I went rather late to the Portage yesterday morning. I chalked it up to being tired after swimming late Friday night and not happy getting up in the dark. I have been to the Portage a few more times that I haven’t written about yet, but I didn’t take too many pictures yesterday so this is about the size of a blog post I can handle at the moment.
Sometime this past week, after picking up my new prescription glasses, it occurred to me that the viewfinder on my camera might be dirty. I have had a snap-on cover over the LCD display since 2013, and I don’t think I ever removed it to clean it! There was dust and dirt and who knows what else, and while it doesn’t exactly cover the viewfinder, it snaps onto it to align with the LCD display. So after ordering another cover in case I messed up trying to remove and clean, I cleaned the cover, the LCD display and the viewfinder, replaced the cover and solved the main reason why I haven’t been able to focus the camera. One of those “Duh, is it plugged in?” moments…
There weren’t many birds to see yesterday, and for the most part those that I did see were very far away. But now that I am able to focus…sometimes it’s easier to see them with the camera than my binoculars. Two distant male American Goldfinches below…
There were several male Baltimore Orioles about but they didn’t sit still for long.
I was surprised to find what looks like a juvenile Blue Grosbeak in my photographs. I was listening to chip notes that sounded very metallic like a cardinal’s but wasn’t exactly sure who I was following with my lens in the photos below, due to the backlighting making it difficult to see. Blue Grosbeaks are not common at the Portage.
Just when I was about to give up on Robins, I did find the flock as I was heading out of the woods. I caught this one on its way to join a few others in the bare tree branches below. And way in the upper left is an Eastern Kingbird which otherwise would never have made it to the list. So it pays sometimes to take pictures of distant backlit birds.
Pretty well-disguised, I had to look at this photograph more than a few times before I could find the bird in it, which appears to be a young Gray Catbird. I heard several along the trail, but did not see the ones I heard.
My best close encounter was this juvenile male House Finch.
I have been looking for these Damselflies on the back trail that leads out to the train tracks and runs parallel to the river. This one was nice enough to stop and pose for me.
This young-looking House Wren was quite far away…
Even farther away was a flock of birds that, until I could blow them up on my laptop later, I couldn’t identify. They turned out to be Cedar Waxwings.

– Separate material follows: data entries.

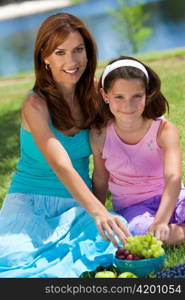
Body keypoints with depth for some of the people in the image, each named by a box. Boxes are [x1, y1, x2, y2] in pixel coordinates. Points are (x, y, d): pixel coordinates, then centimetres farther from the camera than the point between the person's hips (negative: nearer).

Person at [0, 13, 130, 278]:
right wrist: (97, 212, -42)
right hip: (31, 202, -5)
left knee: (120, 236, -26)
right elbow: (61, 166, -28)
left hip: (78, 202, 5)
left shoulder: (94, 95, 2)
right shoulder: (36, 105, -14)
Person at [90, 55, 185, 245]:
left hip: (168, 198, -1)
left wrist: (161, 221, -44)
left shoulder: (164, 130, -16)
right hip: (131, 208, 1)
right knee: (141, 229, -35)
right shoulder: (100, 135, -8)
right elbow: (100, 180, 8)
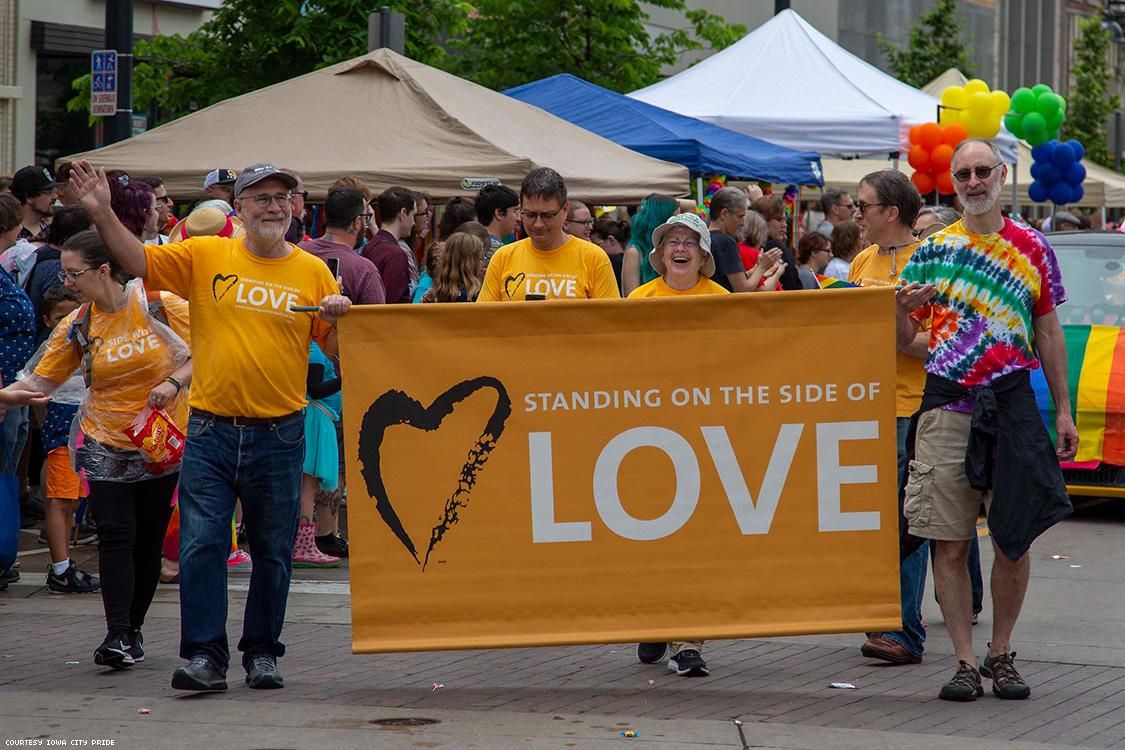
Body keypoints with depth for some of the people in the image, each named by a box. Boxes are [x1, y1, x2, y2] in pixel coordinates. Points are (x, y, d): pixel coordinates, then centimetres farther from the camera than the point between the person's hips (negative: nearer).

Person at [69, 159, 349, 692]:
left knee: (273, 553, 8)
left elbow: (337, 349, 8)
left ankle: (261, 653, 21)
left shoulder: (313, 272, 5)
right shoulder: (204, 257, 2)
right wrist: (103, 214, -17)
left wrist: (339, 316, -13)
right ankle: (205, 655, -5)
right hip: (211, 432, -1)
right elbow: (137, 260, -4)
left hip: (279, 434, 1)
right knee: (201, 544, -7)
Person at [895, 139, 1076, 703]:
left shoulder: (1033, 248, 8)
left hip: (1013, 401, 0)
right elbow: (902, 340, 8)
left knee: (1015, 539, 2)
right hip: (947, 404, 0)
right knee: (950, 544, -2)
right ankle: (965, 662, 4)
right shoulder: (932, 250, 7)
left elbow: (1048, 332, 11)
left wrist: (1063, 410, 7)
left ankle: (1002, 654, 16)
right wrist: (902, 309, -15)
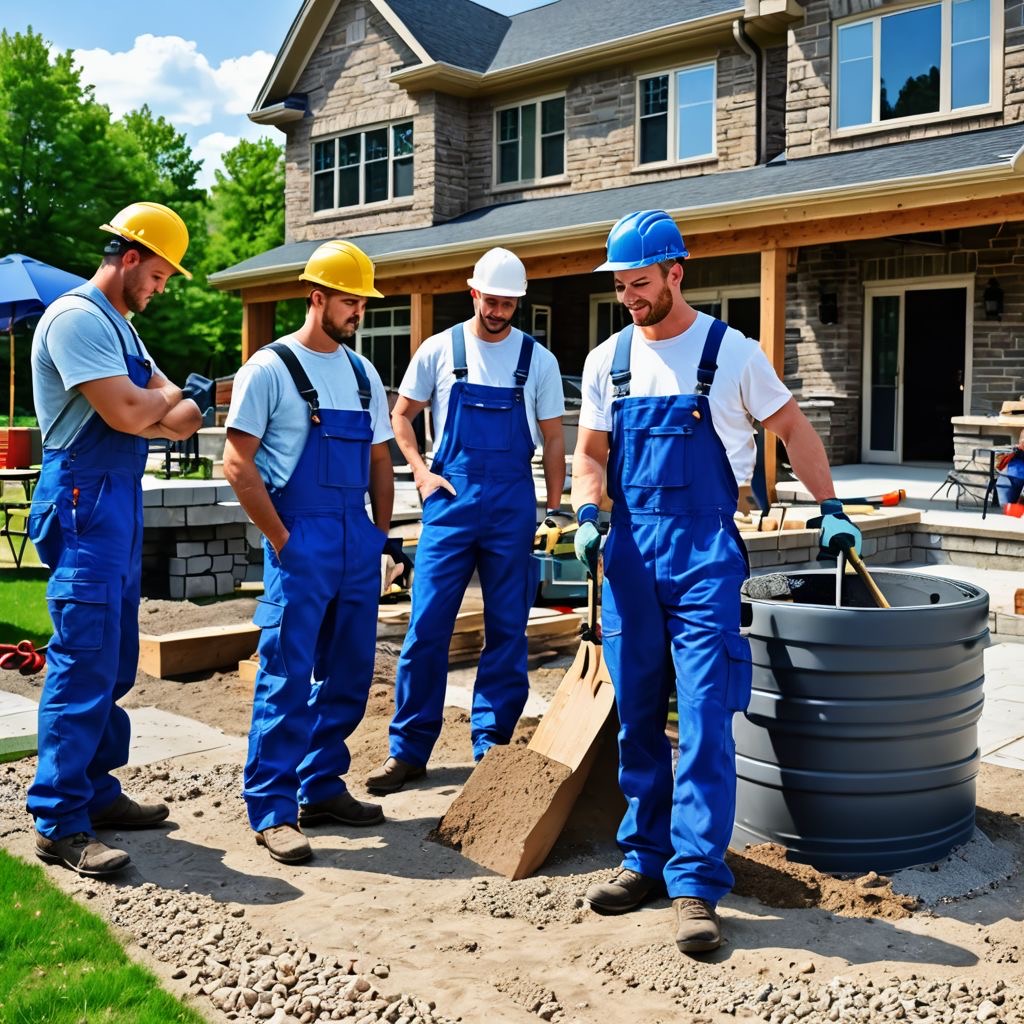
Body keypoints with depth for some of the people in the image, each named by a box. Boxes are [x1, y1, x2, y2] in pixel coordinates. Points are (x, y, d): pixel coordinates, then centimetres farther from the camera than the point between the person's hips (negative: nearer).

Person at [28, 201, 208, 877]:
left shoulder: (119, 326, 20)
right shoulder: (77, 317, -12)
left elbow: (173, 419, 13)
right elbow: (127, 413, -21)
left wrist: (180, 406, -10)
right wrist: (177, 397, -1)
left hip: (120, 502, 10)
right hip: (85, 500, -10)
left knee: (115, 663, 14)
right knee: (84, 663, -10)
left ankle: (95, 791, 24)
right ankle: (59, 824, -4)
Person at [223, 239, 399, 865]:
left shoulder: (362, 373, 14)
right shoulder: (271, 368, -5)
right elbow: (238, 464, -9)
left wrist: (382, 536, 12)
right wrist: (282, 540, -12)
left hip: (358, 542, 7)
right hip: (301, 540, -7)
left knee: (348, 675, 11)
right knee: (288, 678, -5)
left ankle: (322, 789, 24)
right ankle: (272, 811, 3)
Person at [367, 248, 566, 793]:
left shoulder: (537, 359, 4)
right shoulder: (439, 350, 3)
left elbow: (553, 440, 7)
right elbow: (401, 415, 12)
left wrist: (554, 510, 2)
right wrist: (422, 473, -1)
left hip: (513, 506, 1)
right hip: (450, 500, -1)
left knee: (507, 630, 5)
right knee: (426, 626, -2)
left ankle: (491, 747, 17)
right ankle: (409, 748, 9)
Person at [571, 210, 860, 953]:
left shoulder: (731, 353, -1)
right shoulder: (608, 360, 9)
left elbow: (792, 427, 9)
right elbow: (591, 452, 11)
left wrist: (831, 510, 11)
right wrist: (587, 515, -7)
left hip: (705, 554, -4)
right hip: (630, 552, 4)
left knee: (705, 720, -8)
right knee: (637, 717, 9)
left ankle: (696, 884, -2)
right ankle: (646, 858, 23)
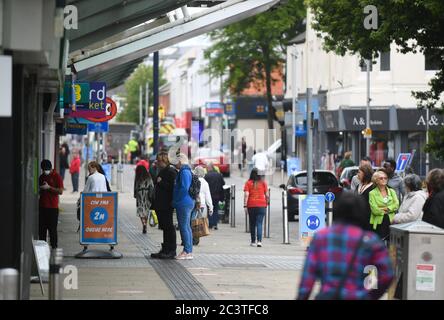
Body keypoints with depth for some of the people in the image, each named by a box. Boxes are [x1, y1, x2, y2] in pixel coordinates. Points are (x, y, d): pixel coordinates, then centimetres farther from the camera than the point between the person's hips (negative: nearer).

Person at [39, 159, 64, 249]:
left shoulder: (57, 177, -3)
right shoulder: (41, 177, 15)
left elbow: (60, 191, -11)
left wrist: (49, 187, -17)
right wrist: (40, 189, 6)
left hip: (52, 207, -6)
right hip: (42, 206, 6)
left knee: (52, 228, -5)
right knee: (41, 228, 4)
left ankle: (54, 246, -1)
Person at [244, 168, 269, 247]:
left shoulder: (248, 183, -1)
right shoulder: (263, 183, 3)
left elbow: (246, 195, -8)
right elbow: (267, 195, 2)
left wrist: (245, 206, -8)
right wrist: (266, 203, 16)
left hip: (251, 206, 0)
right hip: (261, 205, 0)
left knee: (252, 224, 11)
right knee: (259, 223, -5)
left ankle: (253, 241, 18)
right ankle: (259, 241, -20)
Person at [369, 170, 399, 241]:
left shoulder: (392, 191, 15)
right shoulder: (372, 193, 3)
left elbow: (396, 205, 0)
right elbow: (374, 210, -8)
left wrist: (387, 209, -12)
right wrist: (387, 211, -2)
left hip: (391, 221, 3)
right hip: (378, 223, -3)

I have become more interested in the plant life that seems to be forever changing at the Portage as more and more invasive species are removed. Having said that, there’s still a potpourri of natives and non-natives. The distant fruits on the left appear to be Pokeweed. The pink flowers in the upper righthand corner are persicaria longiseta which I have been pulling out of my yard for years, as it is non-native (it seems to have a million common names, among them, Oriental Lady’s Thumb). The white flowers are White Snakeroot which I have also been pulling out of my yard before they ever got to bloom. It’s native but weedy.
We’re in a moderate drought again, with periodic promises of rain that so far have not amounted to much.
One more photo of the Silver Spotted Skipper which, in this cropping, at least, makes me appreciate Giant Ragweed a bit more.
I have seven more days of work. It seems hard to believe.
I didn’t go out this morning because I wanted to be home for the “live” videotaped broadcast of Unity Temple’s last virtual service. My friend Linda Rios and I contributed with our musical offering recorded about a month ago, after several false starts and some procrastination. We played Schubert’s Sonatine in D Major for the Prelude and two other shorter pieces: Hommage a J.S. Bach by Hans Andre-Stamm for the anthem and Wait There by Yiruma for the postlude. We will be going back to live services which to be streamed online, but without the congregation as originally planned. The choir also had its first rehearsal outdoors in another church’s garden, complete with chairs set up, a keyboard for the accompanist, new music to learn and a cicada chorus which never stopped singing. We are going to continue to rehearse in this format until we run out of daylight, I guess. See what happens…
I know I am always making promises but I will be back with more from previous Portage visits – before fall migration clamors for my remaining disk space.